→ **To do**
Copy out each of the entries below word for word, without changing anything.
#####
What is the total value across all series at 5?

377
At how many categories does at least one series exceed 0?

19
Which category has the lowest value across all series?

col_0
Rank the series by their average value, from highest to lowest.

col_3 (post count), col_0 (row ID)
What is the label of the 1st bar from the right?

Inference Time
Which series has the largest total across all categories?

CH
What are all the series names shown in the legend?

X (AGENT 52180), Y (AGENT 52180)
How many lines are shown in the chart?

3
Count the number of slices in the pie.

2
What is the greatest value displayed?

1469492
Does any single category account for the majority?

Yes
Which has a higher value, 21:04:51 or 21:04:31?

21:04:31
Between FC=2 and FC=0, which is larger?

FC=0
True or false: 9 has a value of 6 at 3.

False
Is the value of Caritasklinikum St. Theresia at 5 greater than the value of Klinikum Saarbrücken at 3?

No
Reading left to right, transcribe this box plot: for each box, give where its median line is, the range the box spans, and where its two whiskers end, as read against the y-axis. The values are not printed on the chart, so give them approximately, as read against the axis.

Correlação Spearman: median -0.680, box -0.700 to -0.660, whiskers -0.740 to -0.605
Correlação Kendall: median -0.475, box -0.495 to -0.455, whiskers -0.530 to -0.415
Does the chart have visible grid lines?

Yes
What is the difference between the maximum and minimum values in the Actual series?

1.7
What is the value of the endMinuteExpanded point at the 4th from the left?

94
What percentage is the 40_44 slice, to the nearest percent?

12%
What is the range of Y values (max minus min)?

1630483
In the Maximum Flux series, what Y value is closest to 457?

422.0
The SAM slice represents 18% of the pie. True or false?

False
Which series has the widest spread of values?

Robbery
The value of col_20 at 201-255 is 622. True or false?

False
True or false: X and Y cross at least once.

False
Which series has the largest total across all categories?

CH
#####
→ **Written solution**
What is the total value across all series at 5?

377
At how many categories does at least one series exceed 0?

19
Which category has the lowest value across all series?

col_0
Rank the series by their average value, from highest to lowest.

col_3 (post count), col_0 (row ID)
What is the label of the 1st bar from the right?

Inference Time
Which series has the largest total across all categories?

CH
What are all the series names shown in the legend?

X (AGENT 52180), Y (AGENT 52180)
How many lines are shown in the chart?

3
Count the number of slices in the pie.

2
What is the greatest value displayed?

1469492
Does any single category account for the majority?

Yes
Which has a higher value, 21:04:51 or 21:04:31?

21:04:31
Between FC=2 and FC=0, which is larger?

FC=0
True or false: 9 has a value of 6 at 3.

False
Is the value of Caritasklinikum St. Theresia at 5 greater than the value of Klinikum Saarbrücken at 3?

No
Reading left to right, transcribe this box plot: for each box, give where its median line is, the range the box spans, and where its two whiskers end, as read against the y-axis. The values are not printed on the chart, so give them approximately, as read against the axis.

Correlação Spearman: median -0.680, box -0.700 to -0.660, whiskers -0.740 to -0.605
Correlação Kendall: median -0.475, box -0.495 to -0.455, whiskers -0.530 to -0.415
Does the chart have visible grid lines?

Yes
What is the difference between the maximum and minimum values in the Actual series?

1.7
What is the value of the endMinuteExpanded point at the 4th from the left?

94
What percentage is the 40_44 slice, to the nearest percent?

12%
What is the range of Y values (max minus min)?

1630483
In the Maximum Flux series, what Y value is closest to 457?

422.0
The SAM slice represents 18% of the pie. True or false?

False
Which series has the widest spread of values?

Robbery
The value of col_20 at 201-255 is 622. True or false?

False
True or false: X and Y cross at least once.

False
Which series has the largest total across all categories?

CH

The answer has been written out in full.